Alitlebit_ofJACK said:


> well if this is the least pro dog fighting forum I just dont know what to say I just never meant to point you out since I've seen alot other than you but what attracted me to this breed has nothing to do with fighting and it well plain sucks when im looking for info on this breed i find just stuff about fighting and so on and so on what i dont get how could this dog be considered that nanny breed if from what ive seen everyone agrees that you should never leave this breed alone whith basicly anything you don want distroyed.


You're reading Points of Views, related to history.

That's NOT what we're saying AT ALL


----------



## Xiahko (Feb 24, 2010)

You wanna see a site that supports dog fighting? Try FB

I can't even count how many pages and pictures and videos of dog fights are on there.

Take Ipdc Jateng on FB for example.

We are in the process of getting him and his friends kicked off FB. But even after that happens,it's not exactly a victory. He will still be fighting and breeding dogs.


----------



## MISSAPBT (May 10, 2009)

Alitlebit_ofJACK said:


> well if this is the least pro dog fighting forum I just dont know what to say I just never meant to point you out since I've seen alot other than you but what attracted me to this breed has nothing to do with fighting and it well plain sucks when im looking for info on this breed i find just stuff about fighting and so on and so on what i dont get how could this dog be considered that nanny breed if from what ive seen everyone agrees that you should never leave this breed alone whith basicly anything you don want distroyed.


Correct, as this breed was bred for battle and to be gladiators, you will find minimal history unrelated to dog fighting.
I cherish what i have today they are like my kids. and i also accept where my dogs come from.

Something i can sugest is reserching some of your dogs bloodlines if you have papers, very nice to see some pictures and little storys of your dogs family tree.


----------



## aus_staffy (Nov 10, 2009)

Lex's Guardian said:


> You're reading Points of Views, related to history.
> 
> That's NOT what we're saying AT ALL


Correct. OP, you need to realise that you have a dog that is descended (somewhere down the line however long ago) from dogs that fought in the box. That doesn't mean that you need to dwell on that aspect of it but it's not something that should be glossed over or ignored. They are a beautiful and noble breed but they shouldn't be treated like any old dog. They're not.


----------



## Alitlebit_ofJACK (Oct 6, 2010)

MISSAPBT said:


> Something i can sugest is reserching some of your dogs bloodlines if you have papers, very nice to see some pictures and little storys of your dogs family tree.
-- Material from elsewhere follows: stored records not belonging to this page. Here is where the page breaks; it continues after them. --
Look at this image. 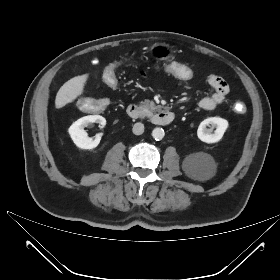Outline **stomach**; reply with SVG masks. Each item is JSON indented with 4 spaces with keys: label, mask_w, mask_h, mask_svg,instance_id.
Listing matches in <instances>:
<instances>
[{
    "label": "stomach",
    "mask_w": 280,
    "mask_h": 280,
    "mask_svg": "<svg viewBox=\"0 0 280 280\" xmlns=\"http://www.w3.org/2000/svg\"><path fill=\"white\" fill-rule=\"evenodd\" d=\"M151 51L160 60L170 59L174 54L172 47L166 43H155L151 47Z\"/></svg>",
    "instance_id": "obj_1"
}]
</instances>
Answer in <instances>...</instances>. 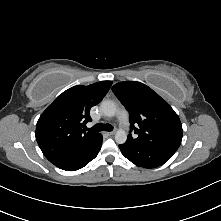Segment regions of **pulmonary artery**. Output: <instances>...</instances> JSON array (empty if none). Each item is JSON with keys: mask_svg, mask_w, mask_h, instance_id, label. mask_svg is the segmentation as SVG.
I'll return each instance as SVG.
<instances>
[{"mask_svg": "<svg viewBox=\"0 0 221 221\" xmlns=\"http://www.w3.org/2000/svg\"><path fill=\"white\" fill-rule=\"evenodd\" d=\"M118 118L120 123L126 128H129L128 112L125 109H120L118 112Z\"/></svg>", "mask_w": 221, "mask_h": 221, "instance_id": "pulmonary-artery-1", "label": "pulmonary artery"}]
</instances>
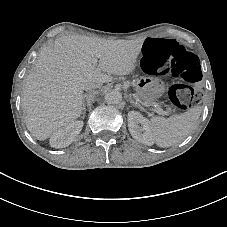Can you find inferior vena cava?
Segmentation results:
<instances>
[{
	"label": "inferior vena cava",
	"instance_id": "inferior-vena-cava-1",
	"mask_svg": "<svg viewBox=\"0 0 227 227\" xmlns=\"http://www.w3.org/2000/svg\"><path fill=\"white\" fill-rule=\"evenodd\" d=\"M101 84L97 83V84H93V83H87L86 84V89H91V88H94V87H100Z\"/></svg>",
	"mask_w": 227,
	"mask_h": 227
}]
</instances>
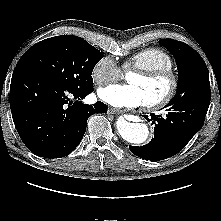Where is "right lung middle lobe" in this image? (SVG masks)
I'll list each match as a JSON object with an SVG mask.
<instances>
[{
	"mask_svg": "<svg viewBox=\"0 0 221 221\" xmlns=\"http://www.w3.org/2000/svg\"><path fill=\"white\" fill-rule=\"evenodd\" d=\"M103 54L80 37L61 35L33 45L15 69L36 72L72 89H89L93 88V68Z\"/></svg>",
	"mask_w": 221,
	"mask_h": 221,
	"instance_id": "dd1d6c3e",
	"label": "right lung middle lobe"
}]
</instances>
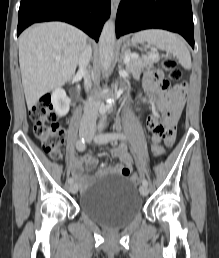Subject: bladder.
<instances>
[{"label": "bladder", "instance_id": "1", "mask_svg": "<svg viewBox=\"0 0 219 258\" xmlns=\"http://www.w3.org/2000/svg\"><path fill=\"white\" fill-rule=\"evenodd\" d=\"M79 209L107 227H122L132 222L144 204L136 187L122 175H100L79 197Z\"/></svg>", "mask_w": 219, "mask_h": 258}]
</instances>
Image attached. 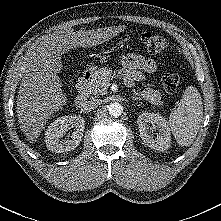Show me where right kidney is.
Masks as SVG:
<instances>
[{
	"label": "right kidney",
	"instance_id": "obj_1",
	"mask_svg": "<svg viewBox=\"0 0 221 221\" xmlns=\"http://www.w3.org/2000/svg\"><path fill=\"white\" fill-rule=\"evenodd\" d=\"M85 121L81 116H62L54 120L46 129L45 142L49 150L63 153L74 150L83 137ZM75 128L71 138L60 141L68 129Z\"/></svg>",
	"mask_w": 221,
	"mask_h": 221
}]
</instances>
I had pictures but deleted them because i was about to leave mine is from one of those oh so beloved(HAHA) back yard breeders I'll try to post them again as I think you all have changed my mine. I do understand that the dog fighters have a major part of the history but I just dont whant anything to do with or support anything about the history. To me thats what keeps a great breed down. I will say I have had friends that did this behavior but very little as this was a very sore subject between us.


----------



## MISSAPBT (May 10, 2009)

Alitlebit_ofJACK said:


> I had pictures but deleted them because i was about to leave mine is from one of those oh so beloved(HAHA) back yard breeders I'll try to post them again as I think you all have changed my mine. I do understand that the dog fighters have a major part of the history but I just dont whant anything to do with or support anything about the history. To me thats what keeps a great breed down. I will say I have had friends that did this behavior but very little as this was a very sore subject between us.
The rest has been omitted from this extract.